◆ Brief ◆
In the copy you make, keep each entry exactly as it is and leave out all images.

○ ○ ○ ○

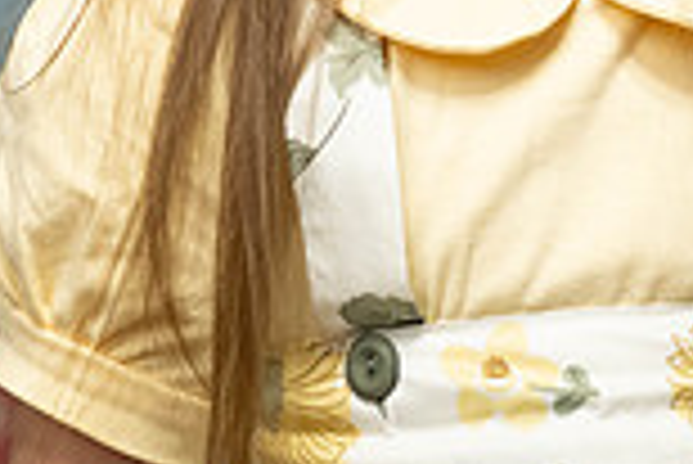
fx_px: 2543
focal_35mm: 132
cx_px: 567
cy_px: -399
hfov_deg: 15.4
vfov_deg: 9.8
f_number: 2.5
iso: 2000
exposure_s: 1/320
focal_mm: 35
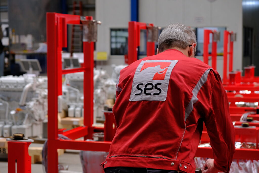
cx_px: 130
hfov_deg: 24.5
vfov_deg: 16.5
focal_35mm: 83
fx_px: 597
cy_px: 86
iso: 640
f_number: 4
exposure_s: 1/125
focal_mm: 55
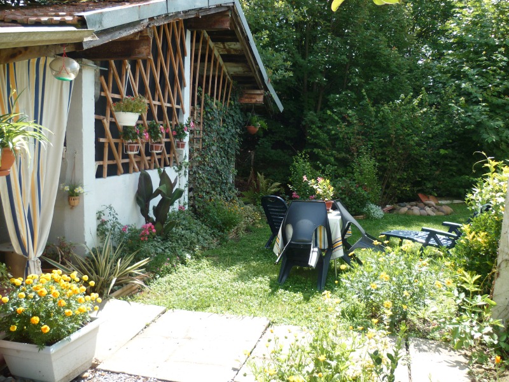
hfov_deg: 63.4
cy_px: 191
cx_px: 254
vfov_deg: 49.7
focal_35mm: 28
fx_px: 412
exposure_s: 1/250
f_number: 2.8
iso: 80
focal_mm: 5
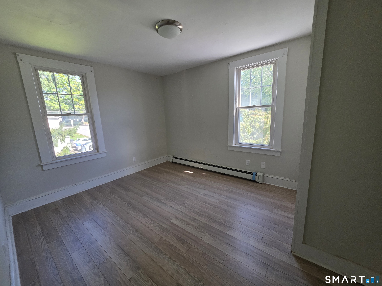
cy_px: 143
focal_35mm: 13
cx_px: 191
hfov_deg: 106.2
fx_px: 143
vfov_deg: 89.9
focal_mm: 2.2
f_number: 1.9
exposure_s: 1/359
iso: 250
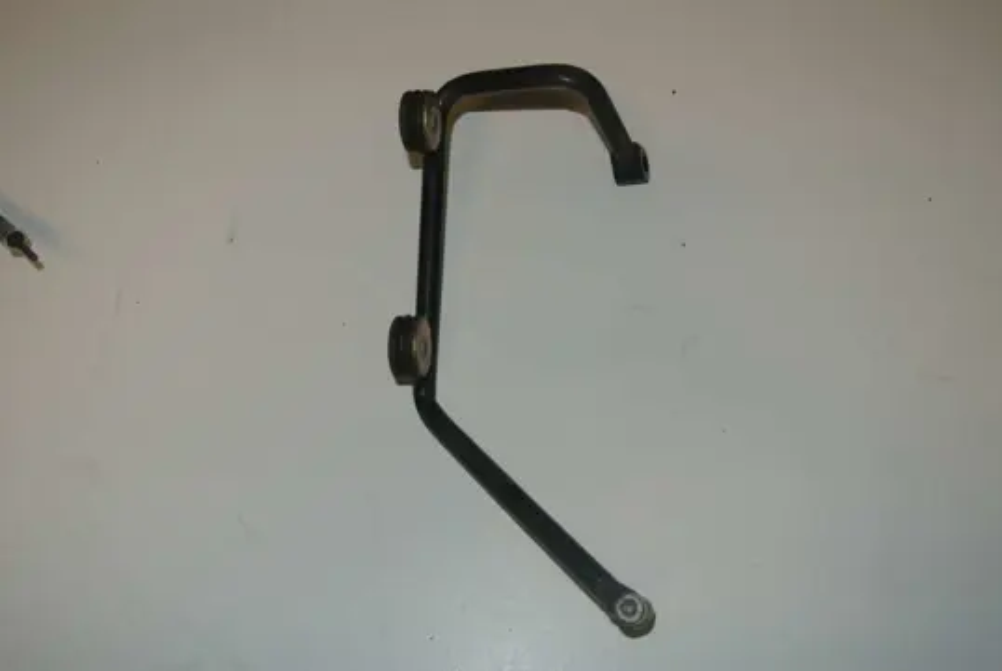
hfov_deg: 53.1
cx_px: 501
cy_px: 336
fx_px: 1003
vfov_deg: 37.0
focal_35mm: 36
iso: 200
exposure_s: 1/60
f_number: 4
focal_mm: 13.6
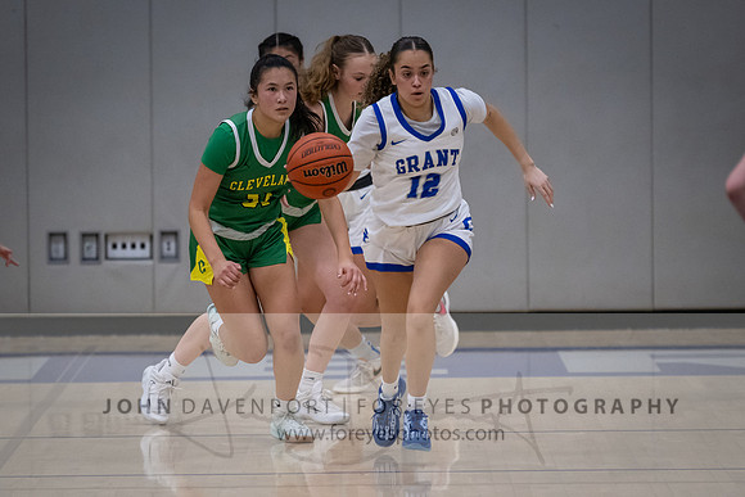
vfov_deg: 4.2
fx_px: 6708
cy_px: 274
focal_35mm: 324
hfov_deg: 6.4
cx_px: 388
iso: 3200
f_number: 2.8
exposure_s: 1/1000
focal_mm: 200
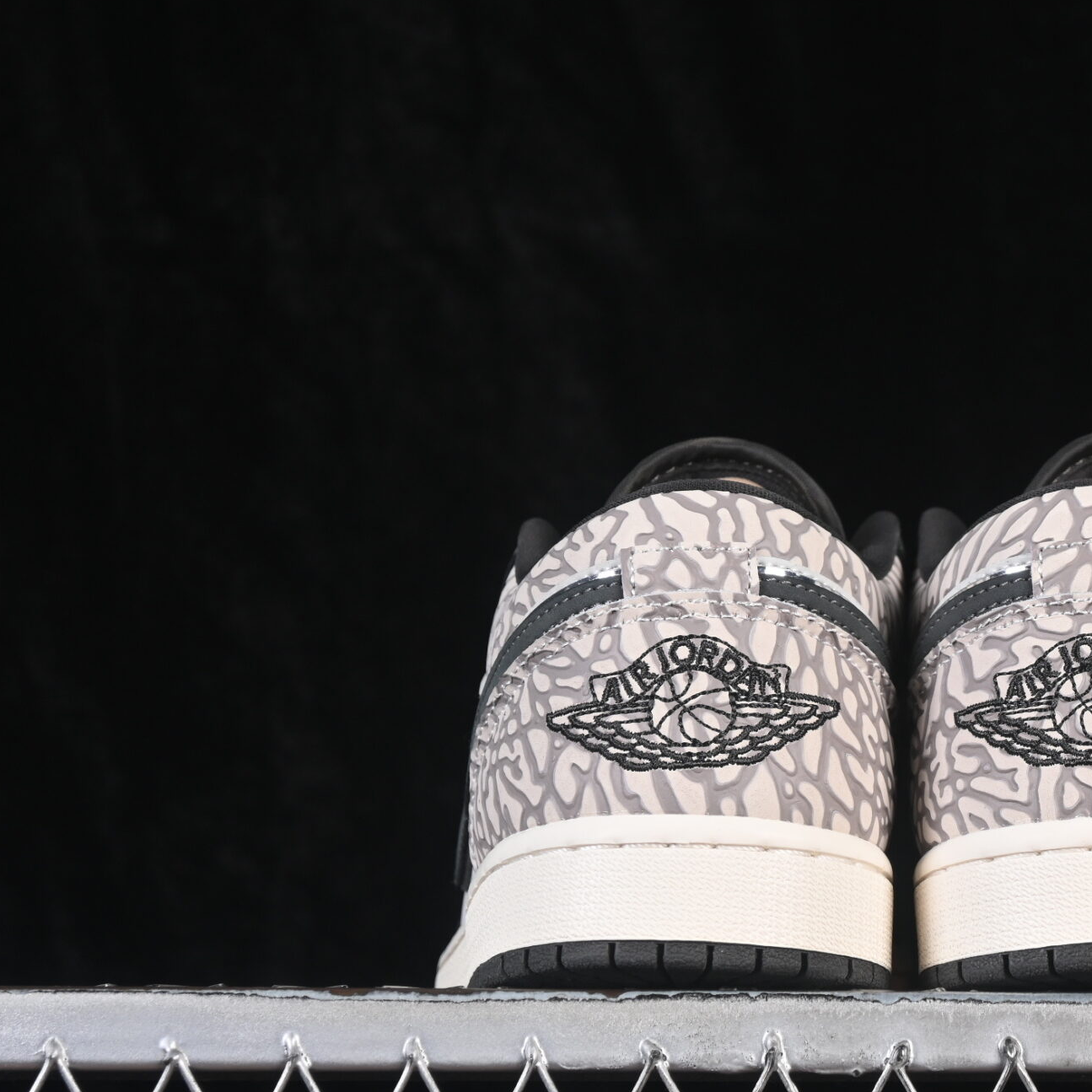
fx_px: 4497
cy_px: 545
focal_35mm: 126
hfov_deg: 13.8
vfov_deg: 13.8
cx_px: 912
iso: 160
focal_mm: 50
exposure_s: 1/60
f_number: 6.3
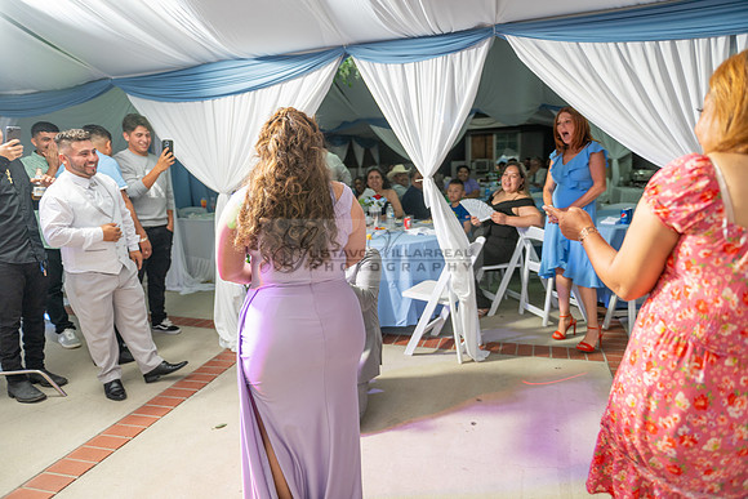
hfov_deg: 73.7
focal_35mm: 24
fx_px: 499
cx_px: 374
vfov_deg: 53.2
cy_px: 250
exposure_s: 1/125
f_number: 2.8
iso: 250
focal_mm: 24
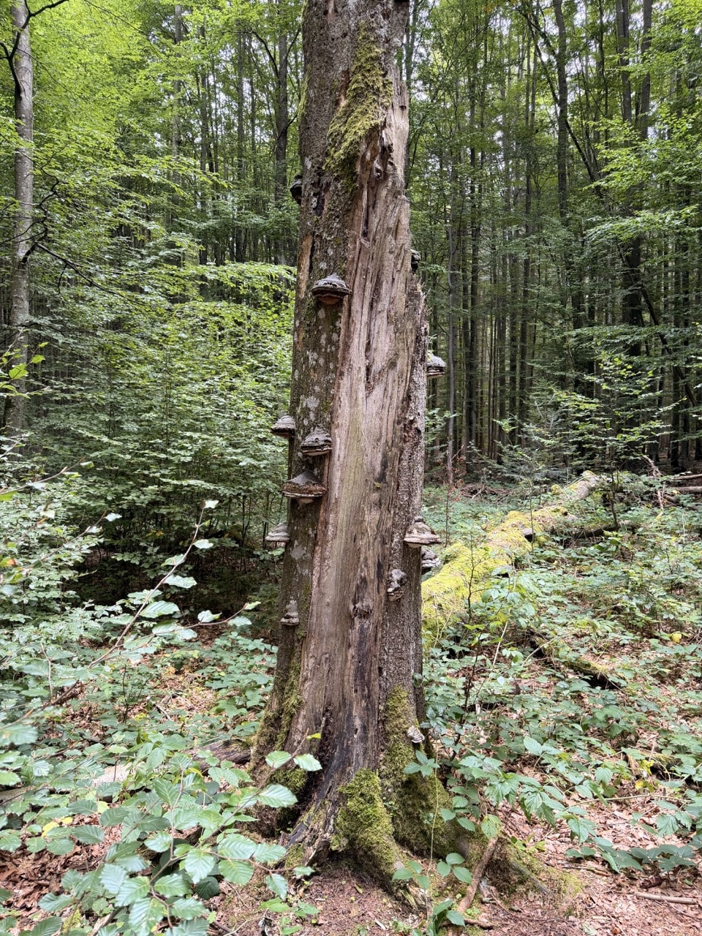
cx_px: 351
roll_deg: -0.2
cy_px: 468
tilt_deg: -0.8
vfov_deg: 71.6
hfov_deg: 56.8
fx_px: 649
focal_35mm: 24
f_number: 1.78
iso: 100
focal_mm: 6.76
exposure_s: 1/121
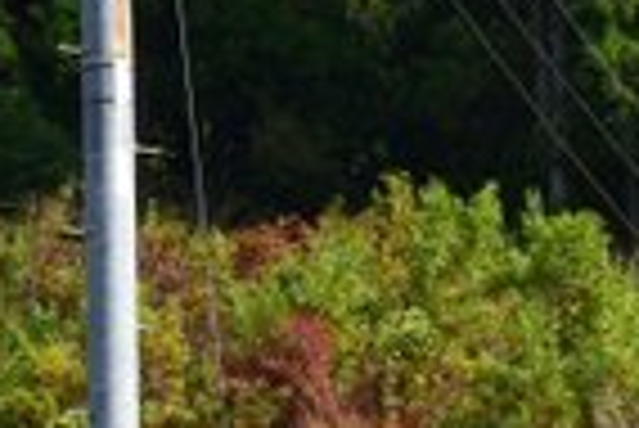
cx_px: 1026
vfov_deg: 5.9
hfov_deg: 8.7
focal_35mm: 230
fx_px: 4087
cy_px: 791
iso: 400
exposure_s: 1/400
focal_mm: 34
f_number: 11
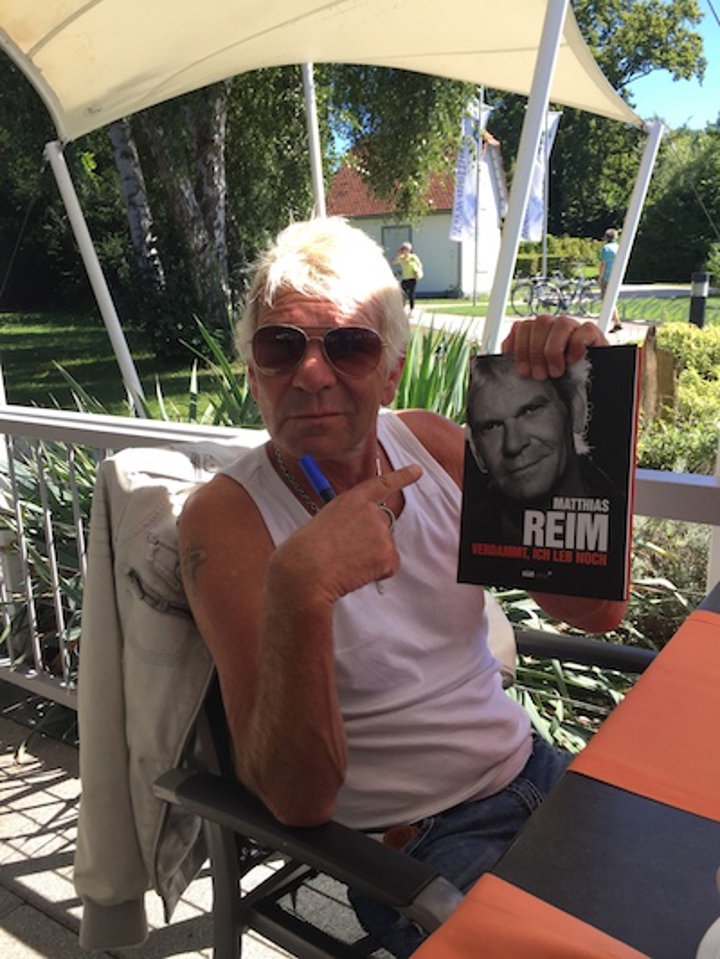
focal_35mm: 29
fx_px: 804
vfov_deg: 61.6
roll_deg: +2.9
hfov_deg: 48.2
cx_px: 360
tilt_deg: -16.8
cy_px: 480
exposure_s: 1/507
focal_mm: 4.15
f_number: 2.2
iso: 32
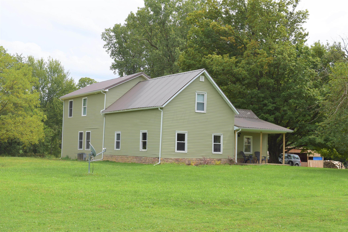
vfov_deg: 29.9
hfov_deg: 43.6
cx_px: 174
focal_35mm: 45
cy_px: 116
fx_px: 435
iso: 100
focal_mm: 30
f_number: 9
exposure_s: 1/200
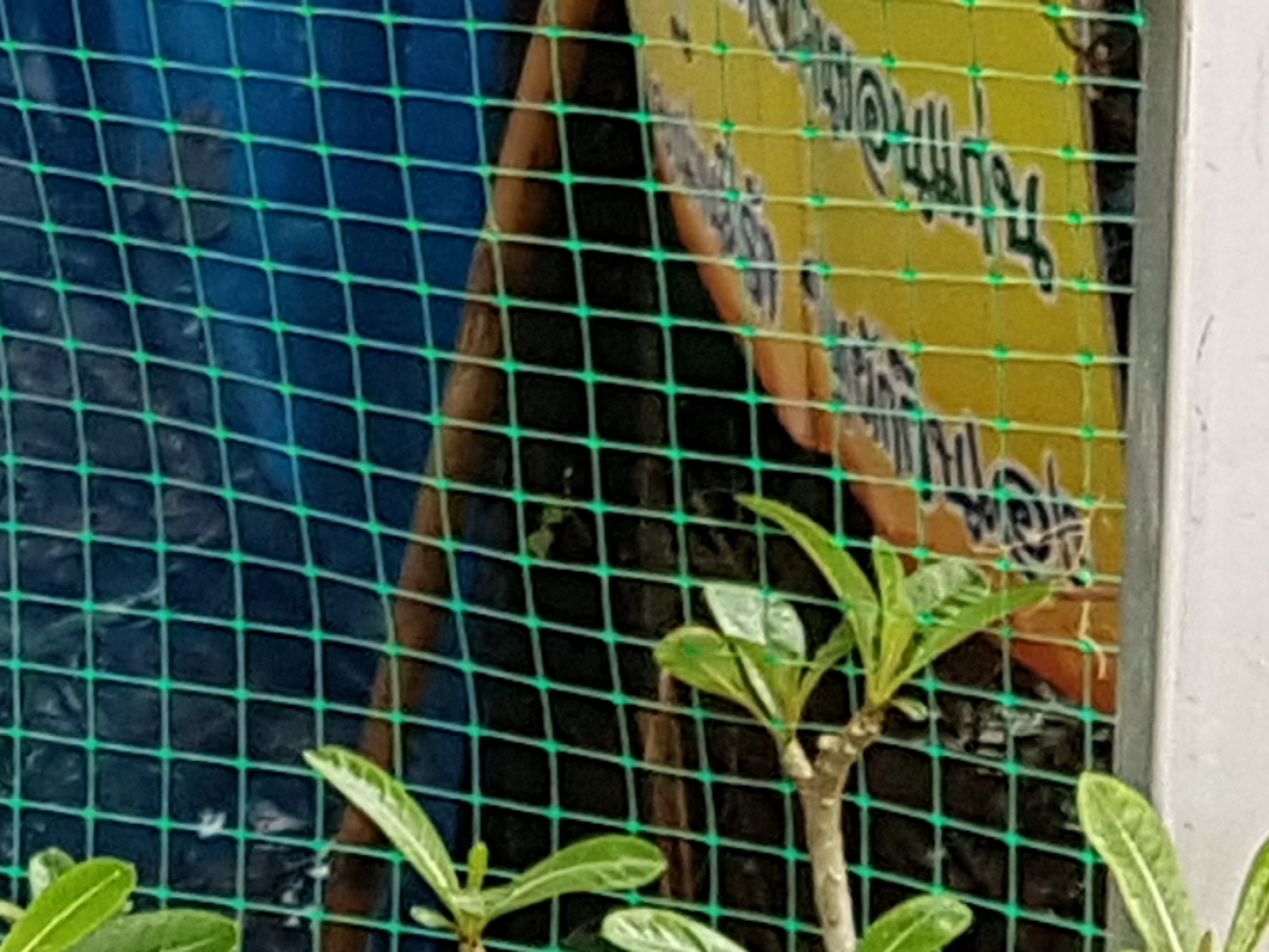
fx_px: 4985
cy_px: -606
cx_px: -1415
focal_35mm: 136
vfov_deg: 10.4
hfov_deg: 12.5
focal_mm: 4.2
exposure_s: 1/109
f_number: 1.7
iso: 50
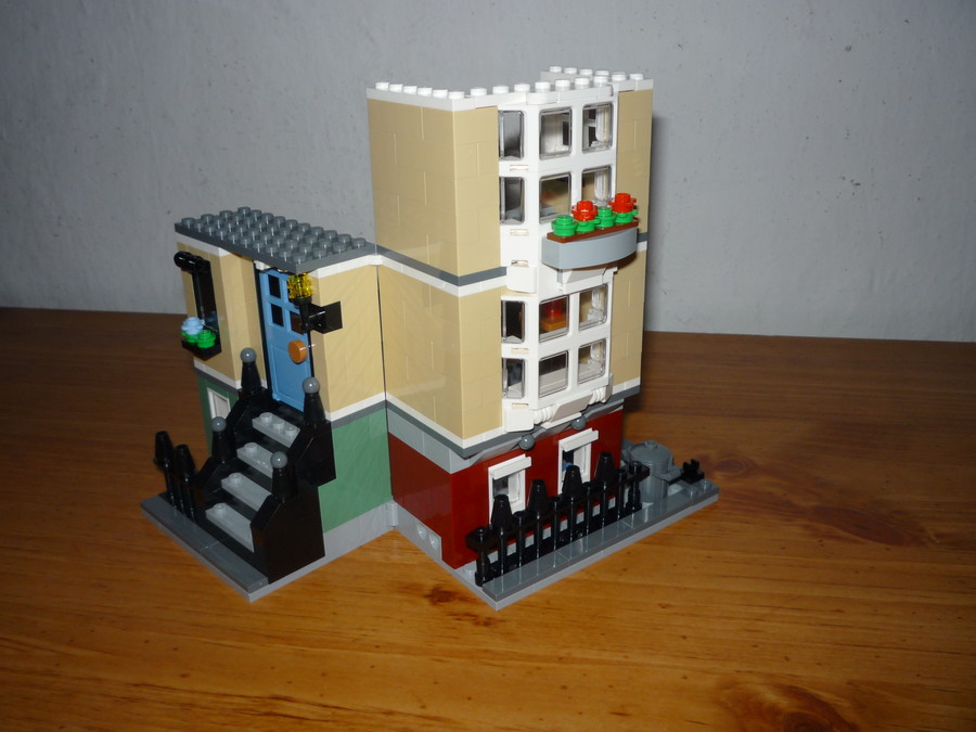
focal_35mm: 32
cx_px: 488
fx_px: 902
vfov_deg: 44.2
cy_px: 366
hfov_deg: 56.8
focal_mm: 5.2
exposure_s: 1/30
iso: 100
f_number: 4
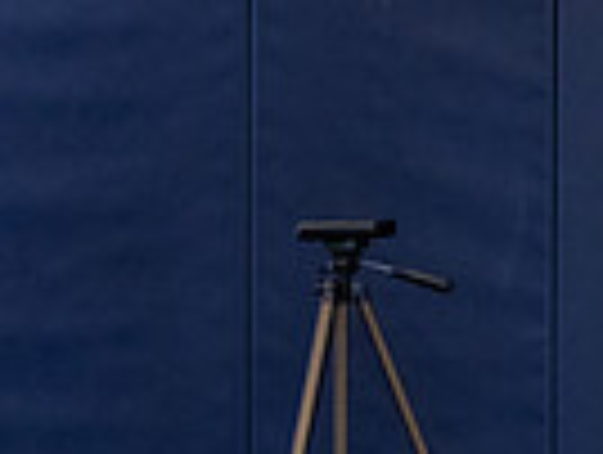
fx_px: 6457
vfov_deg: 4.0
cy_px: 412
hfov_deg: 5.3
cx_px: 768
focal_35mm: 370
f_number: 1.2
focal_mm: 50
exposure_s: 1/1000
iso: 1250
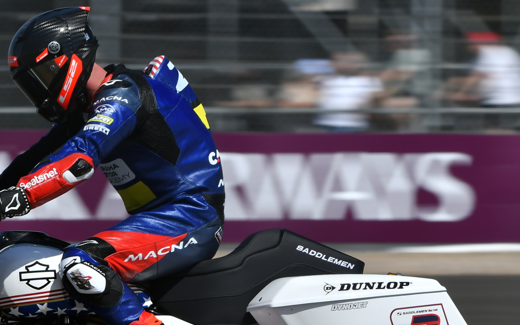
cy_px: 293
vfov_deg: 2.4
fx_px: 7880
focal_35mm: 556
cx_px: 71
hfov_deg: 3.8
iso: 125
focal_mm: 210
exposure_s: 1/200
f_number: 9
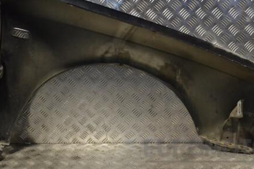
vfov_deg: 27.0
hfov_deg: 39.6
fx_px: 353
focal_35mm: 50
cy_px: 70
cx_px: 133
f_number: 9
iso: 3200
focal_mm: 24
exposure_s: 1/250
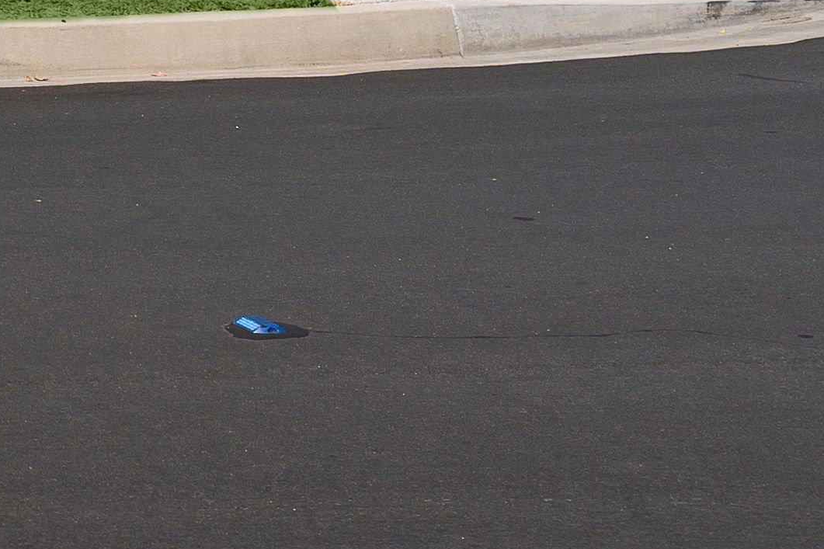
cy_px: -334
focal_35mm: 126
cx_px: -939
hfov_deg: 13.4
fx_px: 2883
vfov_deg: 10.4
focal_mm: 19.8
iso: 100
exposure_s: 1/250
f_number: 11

○ ○ ○ ○

◆ Solution to this task ◆
fx_px: 2543
focal_35mm: 132
cx_px: 567
cy_px: -399
hfov_deg: 15.4
vfov_deg: 9.8
f_number: 2.5
iso: 2000
exposure_s: 1/320
focal_mm: 35
cx_px: 130
hfov_deg: 24.5
vfov_deg: 16.5
focal_35mm: 83
fx_px: 597
cy_px: 86
iso: 640
f_number: 4
exposure_s: 1/125
focal_mm: 55
hfov_deg: 63.4
cy_px: 191
cx_px: 254
vfov_deg: 49.7
focal_35mm: 28
fx_px: 412
exposure_s: 1/250
f_number: 2.8
iso: 80
focal_mm: 5
cy_px: 143
focal_35mm: 13
cx_px: 191
hfov_deg: 106.2
fx_px: 143
vfov_deg: 89.9
focal_mm: 2.2
f_number: 1.9
exposure_s: 1/359
iso: 250
hfov_deg: 53.1
cx_px: 501
cy_px: 336
fx_px: 1003
vfov_deg: 37.0
focal_35mm: 36
iso: 200
exposure_s: 1/60
f_number: 4
focal_mm: 13.6
vfov_deg: 4.2
fx_px: 6708
cy_px: 274
focal_35mm: 324
hfov_deg: 6.4
cx_px: 388
iso: 3200
f_number: 2.8
exposure_s: 1/1000
focal_mm: 200
fx_px: 4497
cy_px: 545
focal_35mm: 126
hfov_deg: 13.8
vfov_deg: 13.8
cx_px: 912
iso: 160
focal_mm: 50
exposure_s: 1/60
f_number: 6.3
hfov_deg: 73.7
focal_35mm: 24
fx_px: 499
cx_px: 374
vfov_deg: 53.2
cy_px: 250
exposure_s: 1/125
f_number: 2.8
iso: 250
focal_mm: 24
cx_px: 351
roll_deg: -0.2
cy_px: 468
tilt_deg: -0.8
vfov_deg: 71.6
hfov_deg: 56.8
fx_px: 649
focal_35mm: 24
f_number: 1.78
iso: 100
focal_mm: 6.76
exposure_s: 1/121
cx_px: 1026
vfov_deg: 5.9
hfov_deg: 8.7
focal_35mm: 230
fx_px: 4087
cy_px: 791
iso: 400
exposure_s: 1/400
focal_mm: 34
f_number: 11
focal_35mm: 29
fx_px: 804
vfov_deg: 61.6
roll_deg: +2.9
hfov_deg: 48.2
cx_px: 360
tilt_deg: -16.8
cy_px: 480
exposure_s: 1/507
focal_mm: 4.15
f_number: 2.2
iso: 32
vfov_deg: 29.9
hfov_deg: 43.6
cx_px: 174
focal_35mm: 45
cy_px: 116
fx_px: 435
iso: 100
focal_mm: 30
f_number: 9
exposure_s: 1/200
fx_px: 4985
cy_px: -606
cx_px: -1415
focal_35mm: 136
vfov_deg: 10.4
hfov_deg: 12.5
focal_mm: 4.2
exposure_s: 1/109
f_number: 1.7
iso: 50
focal_35mm: 32
cx_px: 488
fx_px: 902
vfov_deg: 44.2
cy_px: 366
hfov_deg: 56.8
focal_mm: 5.2
exposure_s: 1/30
iso: 100
f_number: 4
fx_px: 6457
vfov_deg: 4.0
cy_px: 412
hfov_deg: 5.3
cx_px: 768
focal_35mm: 370
f_number: 1.2
focal_mm: 50
exposure_s: 1/1000
iso: 1250
cy_px: 293
vfov_deg: 2.4
fx_px: 7880
focal_35mm: 556
cx_px: 71
hfov_deg: 3.8
iso: 125
focal_mm: 210
exposure_s: 1/200
f_number: 9
vfov_deg: 27.0
hfov_deg: 39.6
fx_px: 353
focal_35mm: 50
cy_px: 70
cx_px: 133
f_number: 9
iso: 3200
focal_mm: 24
exposure_s: 1/250
cy_px: -334
focal_35mm: 126
cx_px: -939
hfov_deg: 13.4
fx_px: 2883
vfov_deg: 10.4
focal_mm: 19.8
iso: 100
exposure_s: 1/250
f_number: 11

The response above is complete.